ABOUT THIS TASK: Transcribe the entries below exactly.

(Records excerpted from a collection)

↓↓↓

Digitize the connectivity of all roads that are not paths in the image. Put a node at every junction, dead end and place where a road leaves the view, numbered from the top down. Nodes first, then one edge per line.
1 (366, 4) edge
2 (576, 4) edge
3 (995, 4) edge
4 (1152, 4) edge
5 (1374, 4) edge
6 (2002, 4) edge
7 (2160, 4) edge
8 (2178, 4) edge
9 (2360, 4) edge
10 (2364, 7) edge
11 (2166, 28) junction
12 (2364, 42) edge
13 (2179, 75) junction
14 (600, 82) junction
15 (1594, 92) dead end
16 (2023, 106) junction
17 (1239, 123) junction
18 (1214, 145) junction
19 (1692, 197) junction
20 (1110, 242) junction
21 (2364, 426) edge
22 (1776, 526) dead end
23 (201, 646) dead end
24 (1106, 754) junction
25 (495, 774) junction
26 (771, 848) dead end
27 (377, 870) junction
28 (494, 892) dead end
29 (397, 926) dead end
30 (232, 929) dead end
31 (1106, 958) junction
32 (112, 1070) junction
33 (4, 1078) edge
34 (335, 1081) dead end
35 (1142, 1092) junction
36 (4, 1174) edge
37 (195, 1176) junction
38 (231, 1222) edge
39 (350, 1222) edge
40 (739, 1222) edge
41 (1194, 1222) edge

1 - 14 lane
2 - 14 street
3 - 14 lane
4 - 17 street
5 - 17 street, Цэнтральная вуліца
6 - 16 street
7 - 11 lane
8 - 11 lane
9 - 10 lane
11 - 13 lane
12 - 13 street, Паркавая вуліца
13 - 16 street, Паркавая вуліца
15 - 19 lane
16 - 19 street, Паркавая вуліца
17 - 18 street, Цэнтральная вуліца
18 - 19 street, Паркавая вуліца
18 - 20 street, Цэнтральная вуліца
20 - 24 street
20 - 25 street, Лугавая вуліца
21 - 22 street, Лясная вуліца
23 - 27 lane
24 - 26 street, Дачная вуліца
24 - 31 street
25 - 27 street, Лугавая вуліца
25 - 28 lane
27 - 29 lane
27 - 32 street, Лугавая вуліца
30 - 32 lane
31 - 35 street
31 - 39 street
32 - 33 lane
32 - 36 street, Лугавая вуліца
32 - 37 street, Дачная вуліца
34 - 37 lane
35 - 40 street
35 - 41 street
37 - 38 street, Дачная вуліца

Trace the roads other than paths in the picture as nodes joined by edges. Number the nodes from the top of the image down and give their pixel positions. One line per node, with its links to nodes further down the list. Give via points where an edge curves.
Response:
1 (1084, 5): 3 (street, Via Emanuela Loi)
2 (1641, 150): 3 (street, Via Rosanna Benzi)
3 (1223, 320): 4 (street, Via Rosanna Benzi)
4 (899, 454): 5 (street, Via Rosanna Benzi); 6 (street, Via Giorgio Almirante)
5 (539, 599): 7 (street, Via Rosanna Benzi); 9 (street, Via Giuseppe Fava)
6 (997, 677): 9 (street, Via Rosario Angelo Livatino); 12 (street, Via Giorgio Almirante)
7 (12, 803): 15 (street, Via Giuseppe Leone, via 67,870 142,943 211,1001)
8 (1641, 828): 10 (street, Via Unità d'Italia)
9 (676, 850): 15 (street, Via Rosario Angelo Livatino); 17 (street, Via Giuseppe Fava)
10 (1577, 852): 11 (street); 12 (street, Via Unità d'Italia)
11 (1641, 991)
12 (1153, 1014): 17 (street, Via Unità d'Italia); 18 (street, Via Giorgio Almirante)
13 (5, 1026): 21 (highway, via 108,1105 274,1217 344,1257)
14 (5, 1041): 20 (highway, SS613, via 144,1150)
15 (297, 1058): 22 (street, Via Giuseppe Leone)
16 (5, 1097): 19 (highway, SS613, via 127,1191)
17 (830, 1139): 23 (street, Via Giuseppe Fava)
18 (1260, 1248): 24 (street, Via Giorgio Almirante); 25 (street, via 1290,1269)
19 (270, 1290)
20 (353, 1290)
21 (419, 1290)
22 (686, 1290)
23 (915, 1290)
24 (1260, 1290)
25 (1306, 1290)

↑↑↑

WRITTEN RESPONSE:
Digitize the connectivity of all roads that are not paths in the image. Put a node at every junction, dead end and place where a road leaves the view, numbered from the top down. Nodes first, then one edge per line.
1 (366, 4) edge
2 (576, 4) edge
3 (995, 4) edge
4 (1152, 4) edge
5 (1374, 4) edge
6 (2002, 4) edge
7 (2160, 4) edge
8 (2178, 4) edge
9 (2360, 4) edge
10 (2364, 7) edge
11 (2166, 28) junction
12 (2364, 42) edge
13 (2179, 75) junction
14 (600, 82) junction
15 (1594, 92) dead end
16 (2023, 106) junction
17 (1239, 123) junction
18 (1214, 145) junction
19 (1692, 197) junction
20 (1110, 242) junction
21 (2364, 426) edge
22 (1776, 526) dead end
23 (201, 646) dead end
24 (1106, 754) junction
25 (495, 774) junction
26 (771, 848) dead end
27 (377, 870) junction
28 (494, 892) dead end
29 (397, 926) dead end
30 (232, 929) dead end
31 (1106, 958) junction
32 (112, 1070) junction
33 (4, 1078) edge
34 (335, 1081) dead end
35 (1142, 1092) junction
36 (4, 1174) edge
37 (195, 1176) junction
38 (231, 1222) edge
39 (350, 1222) edge
40 (739, 1222) edge
41 (1194, 1222) edge

1 - 14 lane
2 - 14 street
3 - 14 lane
4 - 17 street
5 - 17 street, Цэнтральная вуліца
6 - 16 street
7 - 11 lane
8 - 11 lane
9 - 10 lane
11 - 13 lane
12 - 13 street, Паркавая вуліца
13 - 16 street, Паркавая вуліца
15 - 19 lane
16 - 19 street, Паркавая вуліца
17 - 18 street, Цэнтральная вуліца
18 - 19 street, Паркавая вуліца
18 - 20 street, Цэнтральная вуліца
20 - 24 street
20 - 25 street, Лугавая вуліца
21 - 22 street, Лясная вуліца
23 - 27 lane
24 - 26 street, Дачная вуліца
24 - 31 street
25 - 27 street, Лугавая вуліца
25 - 28 lane
27 - 29 lane
27 - 32 street, Лугавая вуліца
30 - 32 lane
31 - 35 street
31 - 39 street
32 - 33 lane
32 - 36 street, Лугавая вуліца
32 - 37 street, Дачная вуліца
34 - 37 lane
35 - 40 street
35 - 41 street
37 - 38 street, Дачная вуліца

Trace the roads other than paths in the picture as nodes joined by edges. Number the nodes from the top of the image down and give their pixel positions. One line per node, with its links to nodes further down the list. Give via points where an edge curves.
Response:
1 (1084, 5): 3 (street, Via Emanuela Loi)
2 (1641, 150): 3 (street, Via Rosanna Benzi)
3 (1223, 320): 4 (street, Via Rosanna Benzi)
4 (899, 454): 5 (street, Via Rosanna Benzi); 6 (street, Via Giorgio Almirante)
5 (539, 599): 7 (street, Via Rosanna Benzi); 9 (street, Via Giuseppe Fava)
6 (997, 677): 9 (street, Via Rosario Angelo Livatino); 12 (street, Via Giorgio Almirante)
7 (12, 803): 15 (street, Via Giuseppe Leone, via 67,870 142,943 211,1001)
8 (1641, 828): 10 (street, Via Unità d'Italia)
9 (676, 850): 15 (street, Via Rosario Angelo Livatino); 17 (street, Via Giuseppe Fava)
10 (1577, 852): 11 (street); 12 (street, Via Unità d'Italia)
11 (1641, 991)
12 (1153, 1014): 17 (street, Via Unità d'Italia); 18 (street, Via Giorgio Almirante)
13 (5, 1026): 21 (highway, via 108,1105 274,1217 344,1257)
14 (5, 1041): 20 (highway, SS613, via 144,1150)
15 (297, 1058): 22 (street, Via Giuseppe Leone)
16 (5, 1097): 19 (highway, SS613, via 127,1191)
17 (830, 1139): 23 (street, Via Giuseppe Fava)
18 (1260, 1248): 24 (street, Via Giorgio Almirante); 25 (street, via 1290,1269)
19 (270, 1290)
20 (353, 1290)
21 (419, 1290)
22 (686, 1290)
23 (915, 1290)
24 (1260, 1290)
25 (1306, 1290)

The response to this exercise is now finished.